• Task goal: Copy out the text of all the entries below word for word, leaving out the pictures.

• Records shown:
***

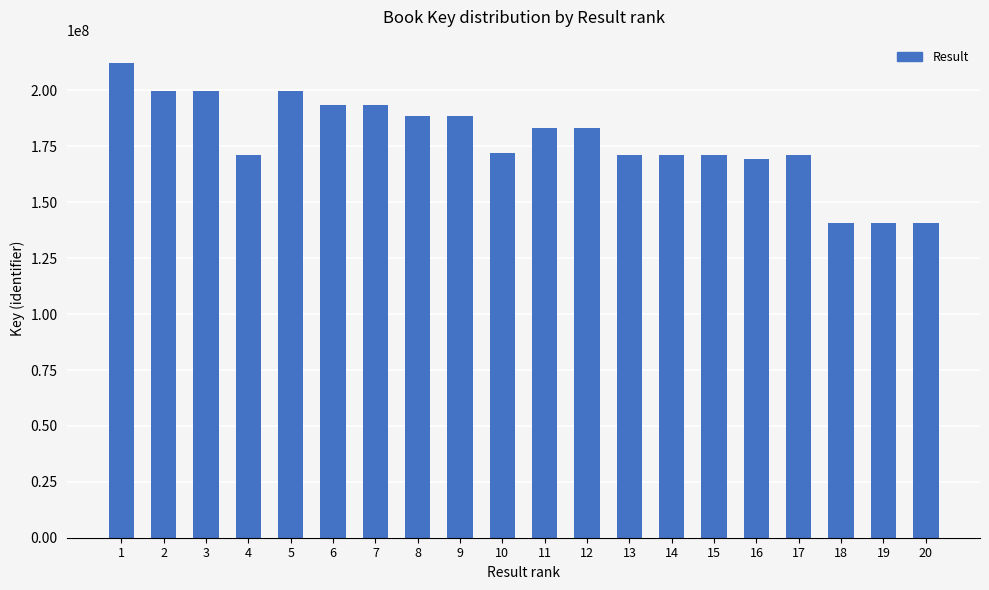

What is the greatest value displayed?

212116802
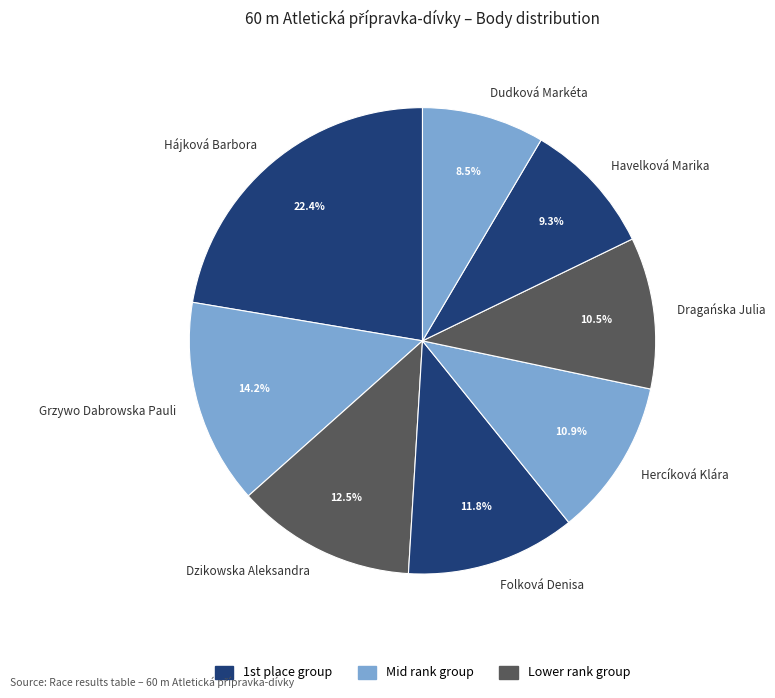

How many slices are in this pie chart?

8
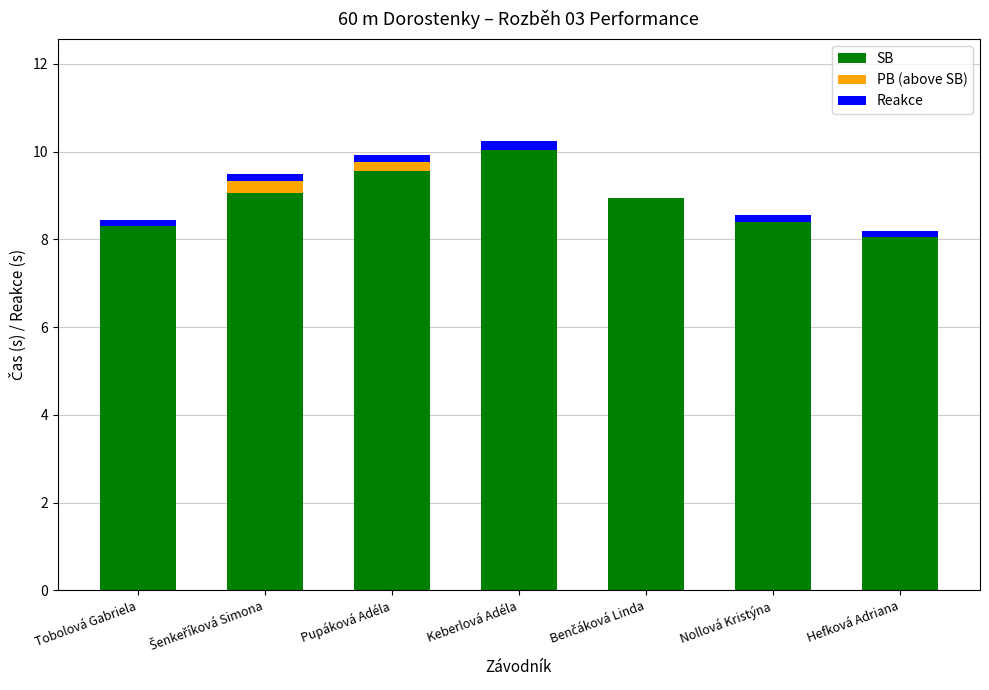

Are the bars horizontal?

No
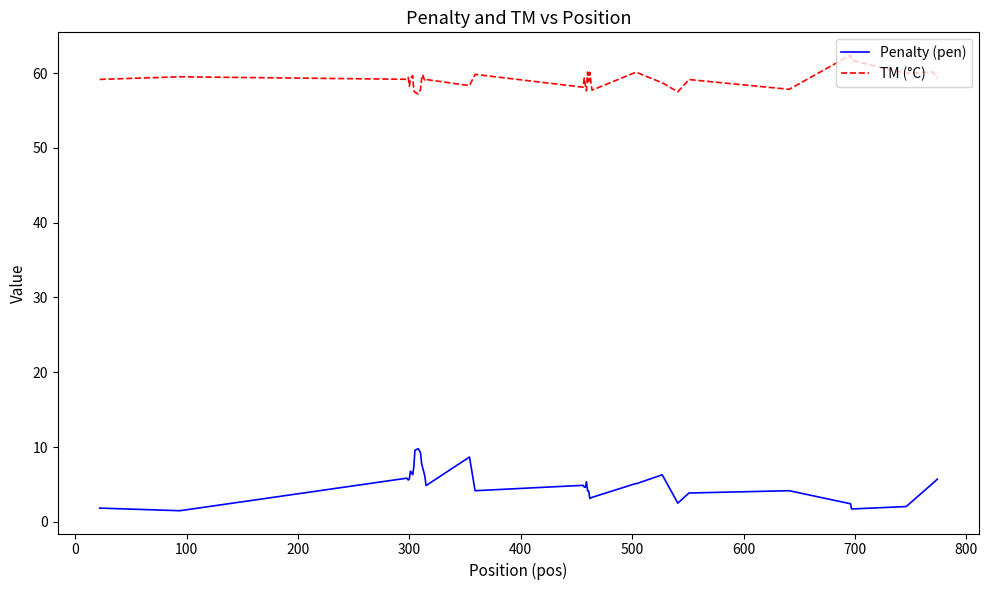

Which series has the widest spread of values?

Penalty (pen)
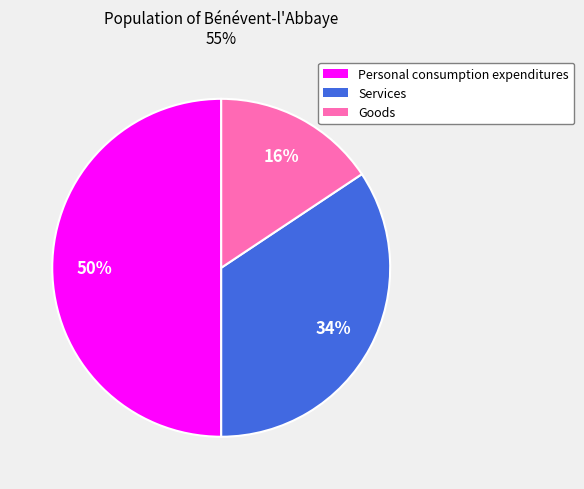

True or false: Personal consumption expenditures accounts for 64% of the total.

False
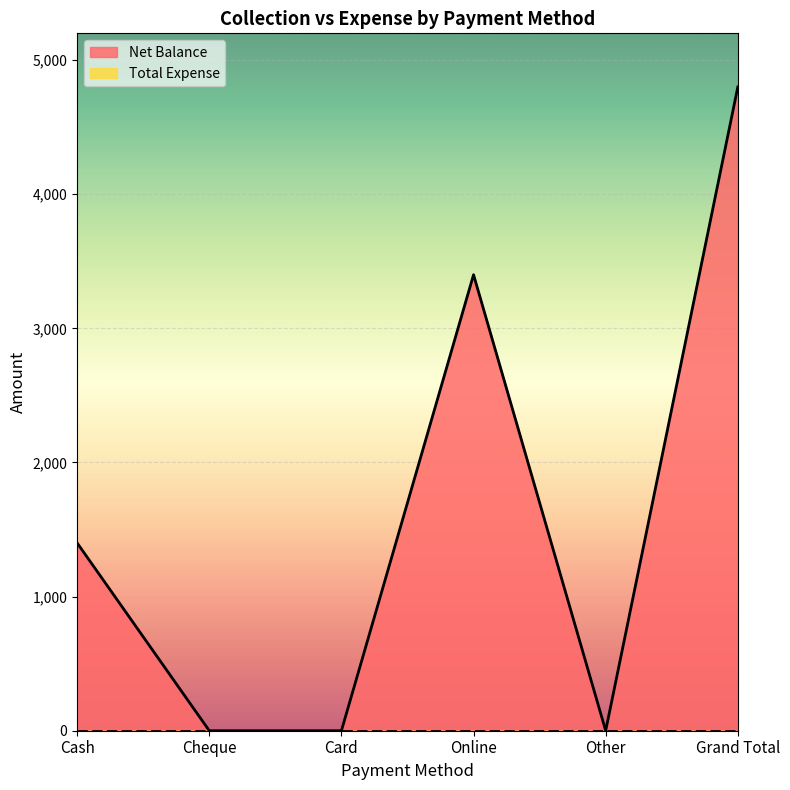

Reading right to left, extract all data points from this chart.

4800	0	3400	0	0	1400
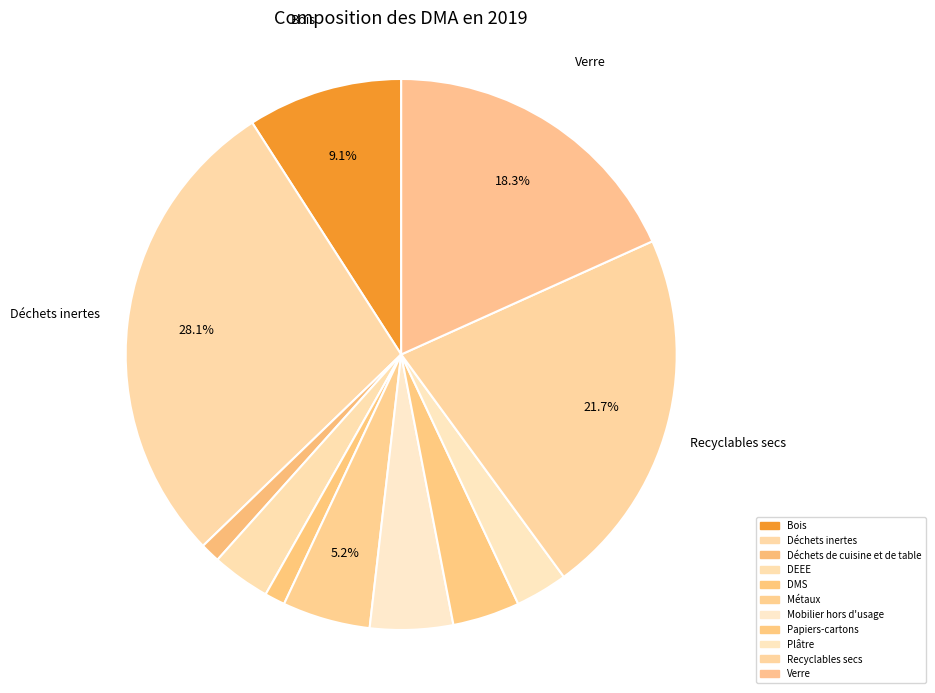

Count the number of slices in the pie.

11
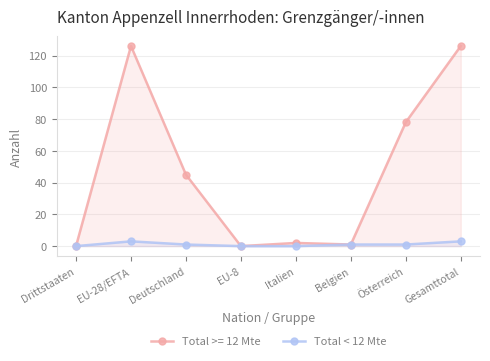

At which label is the value closest to 1?

Deutschland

***

• Solution for this exercise:
What is the greatest value displayed?

212116802

How many slices are in this pie chart?

8

Are the bars horizontal?

No

Which series has the widest spread of values?

Penalty (pen)

True or false: Personal consumption expenditures accounts for 64% of the total.

False

Reading right to left, extract all data points from this chart.

4800	0	3400	0	0	1400

Count the number of slices in the pie.

11

At which label is the value closest to 1?

Deutschland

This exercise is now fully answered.